Okuma Parçası ->
Uzaydan gelen birisi, dünyaya gelmeden önce, sadece üç büyük din olan İslam, Hıristiyanlık ve Yahudilik hakkında bilgi sahibi olsa ve Türkiye’yi dolaşsa nelerle karşılaşır? Mevlevi dergahlarını, Meditasyon yapılan yerleri, sesli ve sessiz zikir çekilen tekkeleri, tarikat merkezlerini ziyaret eden bir uzaylı, bu insanların dini hakkında nasıl bir kanaate sahip olur? Müslümanların kutsal kitabı Kuran’da okuduğu ve öğrendikleriyle Türkiye’yi dolaşırken karşılaştıkları hakkında ne düşünür?
Aynı kişi, Türkiye’yi ziyaret etmeden önce, Müslümanların peygamberi olan Hz. Muhammed’in hayatını ve mücadelesini okumuş olsun. Okuduğu kitaplardaki peygamberin hayatı ve mücadelesi ile Türkiye’de ve dünyada yaşayan Müslümanların hayatını karşılaştırsa ne hisseder? Peygamberimizin bizzat inşasında da görev aldığı Mescid-i Nebevi ile bugün Türkiye’deki camilerin fonksiyonunu kıyaslasa, hangi farklılıklarla karşılaşırdı? Peygamberimizin etrafındaki gençlerle bugün emekliler lokaline dönüşmüş olan camiler arasındaki fark ona ne hissettirirdi?
Biraz yakından inceleme yapınca daha çarpıcı gerçeklerle karşılaşacak. Namaz kılmayıp meditasyon yapan insanlarla tanışacak. Mevlevi dergahlarında Allah Allah diyerek dönen insanları görecek. Gözlerini kapatıp şeyhini gözlerinin önüne getirerek Rabıta yapan insanlar onu çok şaşırtacak. Kendi cemaatinin dergahında saatlerce zikir çekip kendinden geçen, fakat mahallenin camisine uğramayan insanları görecek. Yoga, Meditasyon, Reiki gibi etkinliklerle ruhlarını dinginleştiren insanların, Müslümanların çocukları olduğunu anlayınca daha çok şaşıracak belki de. Yoga yapan bir anne babanın çocukları değil bunlar. Namaz kılan Müslümanların çocuklarını, yoga ve meditasyon merkezlerinde de görecek.

Veri Kesitleri ->
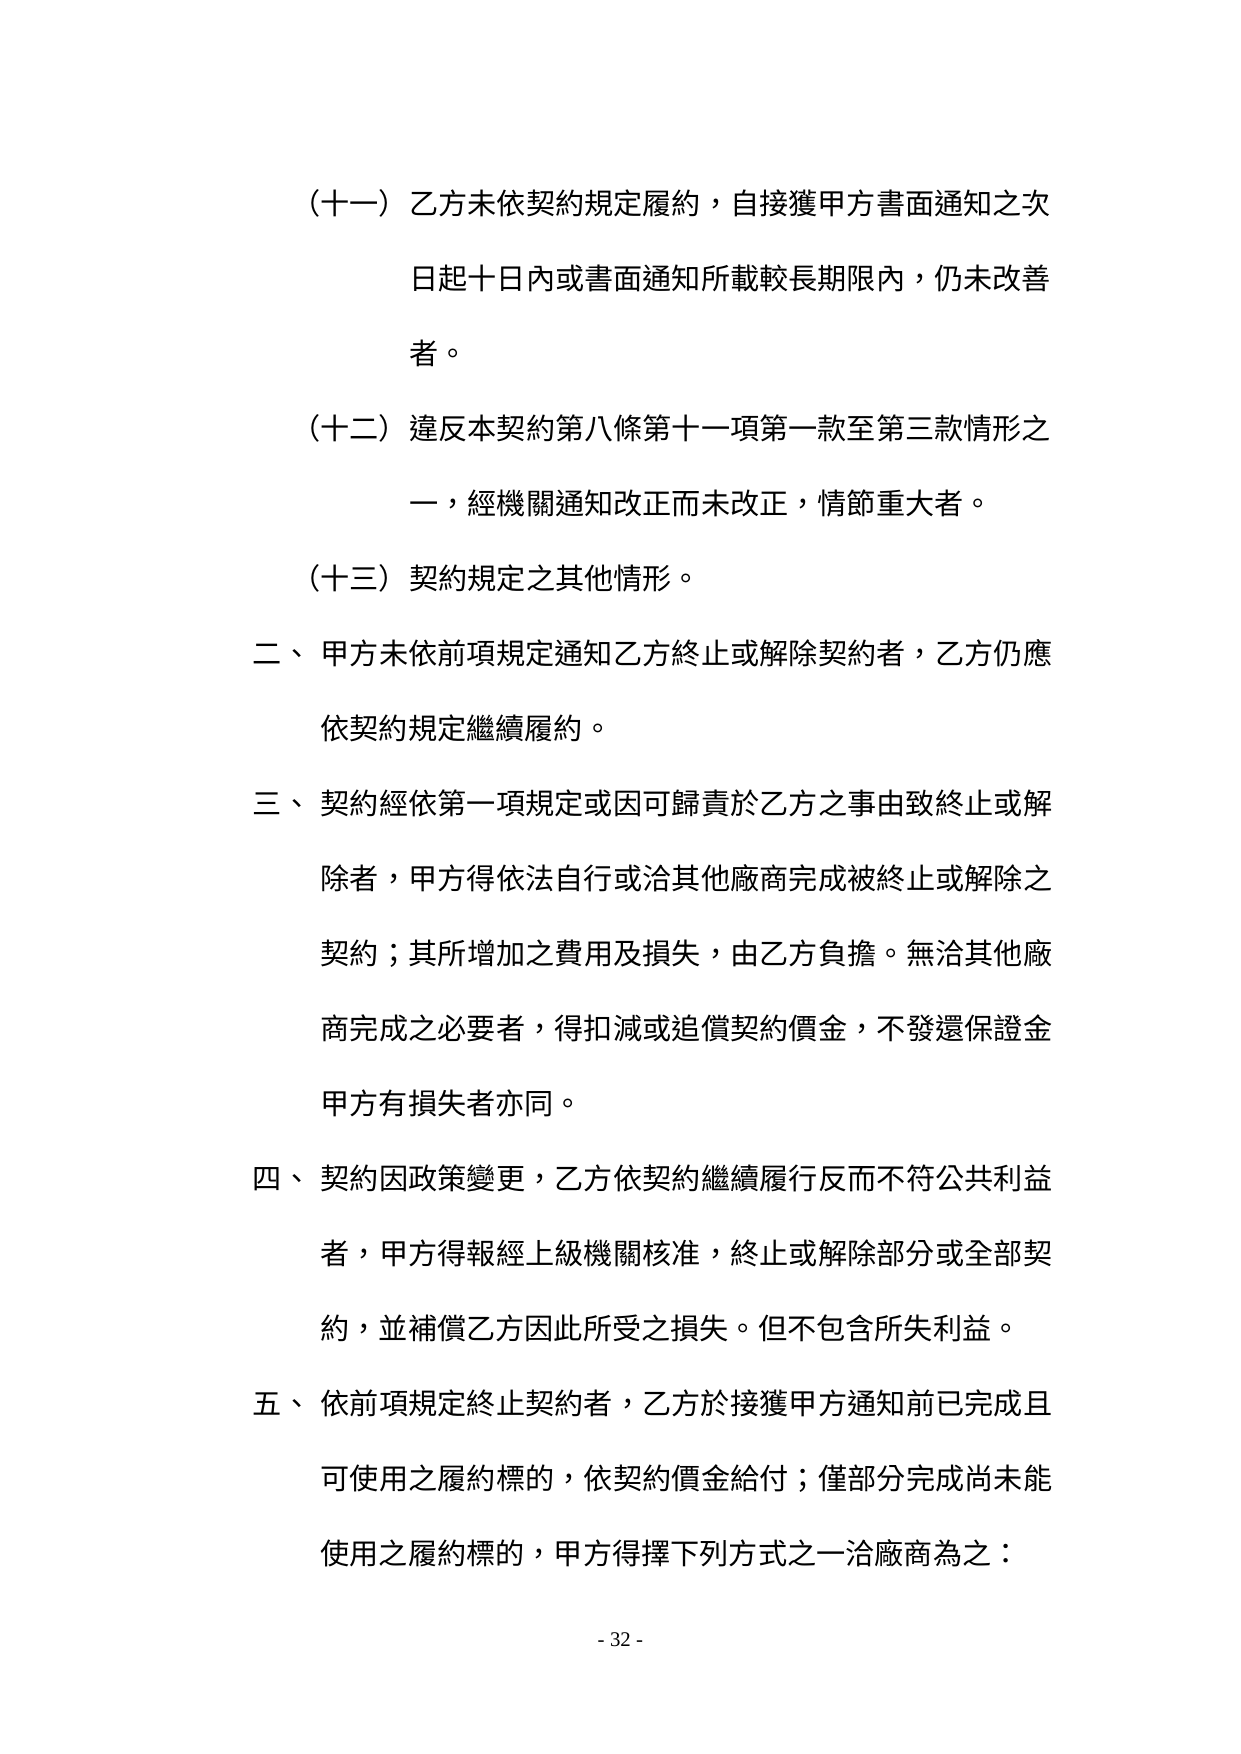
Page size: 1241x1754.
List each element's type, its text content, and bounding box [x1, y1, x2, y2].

list 甲方未依前項規定通知乙方終止或解除契約者，乙方仍應依契約規定繼續履約。 [253, 614, 1053, 764]
list 契約規定之其他情形。 [291, 539, 1053, 614]
list 契約因政策變更，乙方依契約繼續履行反而不符公共利益者，甲方得報經上級機關核准，終止或解除部分或全部契約，並補償乙方因此所受之損失。但不包含所失利益。 [253, 1139, 1053, 1364]
list 依前項規定終止契約者，乙方於接獲甲方通知前已完成且可使用之履約標的，依契約價金給付；僅部分完成尚未能使用之履約標的，甲方得擇下列方式之一洽廠商為之： [253, 1364, 1053, 1589]
list 契約經依第一項規定或因可歸責於乙方之事由致終止或解除者，甲方得依法自行或洽其他廠商完成被終止或解除之契約；其所增加之費用及損失，由乙方負擔。無洽其他廠商完成之必要者，得扣減或追償契約價金，不發還保證金。甲方有損失者亦同。 [253, 764, 1053, 1139]
list 違反本契約第八條第十一項第一款至第三款情形之一，經機關通知改正而未改正，情節重大者。 [291, 389, 1053, 539]
list 乙方未依契約規定履約，自接獲甲方書面通知之次日起十日內或書面通知所載較長期限內，仍未改善者。 [291, 164, 1053, 389]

Alıştırmalar ->
1. Okuma parçasında "Biraz yakından inceleme" sözlerinden başlayıp "merkezlerinde de görecek." sözleri de dahil olmak üzere olan bölümü olduğu gibi yazın.
2. Okuma parçasına göre uzaydan gelen kişi, dünyaya gelmeden önce hangi üç din hakkında bilgi sahibidir?
3. Türkiye'deki dinî hayatı konu alan okuma parçasını son cümlesinden sonra sürdürün.

Görev Yanıtları ->
1.
Biraz yakından inceleme yapınca daha çarpıcı gerçeklerle karşılaşacak. Namaz kılmayıp meditasyon yapan insanlarla tanışacak. Mevlevi dergahlarında Allah Allah diyerek dönen insanları görecek. Gözlerini kapatıp şeyhini gözlerinin önüne getirerek Rabıta yapan insanlar onu çok şaşırtacak. Kendi cemaatinin dergahında saatlerce zikir çekip kendinden geçen, fakat mahallenin camisine uğramayan insanları görecek. Yoga, Meditasyon, Reiki gibi etkinliklerle ruhlarını dinginleştiren insanların, Müslümanların çocukları olduğunu anlayınca daha çok şaşıracak belki de. Yoga yapan bir anne babanın çocukları değil bunlar. Namaz kılan Müslümanların çocuklarını, yoga ve meditasyon merkezlerinde de görecek.

2. İslam, Hıristiyanlık ve Yahudilik.

3.
Okuduğu Kur’an ve öğrendiği Siyer bilgisi ile gözlemleri arasındaki farkın sebeplerini anlayabilecek mi?
Yamalı Bohça
Türkiye’de spiritüel arayışlar üzerine yapılan bir çalışmada ilginç ve düşündürücü örnekler var. Deizm, Yoga, Budizm, Reiki gibi yöntemlerle ruhunu tatmin etmek isteyen insanlar üzerine çalışmış Kurtuluş Cengiz, Önder Küçükural ve Hande Gür. İletişim Yayınları tarafından basılan kitapta çarpıcı örnekler var. Hem oruç tutan hem Budist ibadetleri yerine getiren insanların hikâyeleri var. Bazen tespih çekiyorum bazen dans ediyorum diyenler var. Reiki yapmaya başlamadan önce besmele çekip Fatiha suresini okuyan da var. Yamalı bohça gibi bir din anlayışı.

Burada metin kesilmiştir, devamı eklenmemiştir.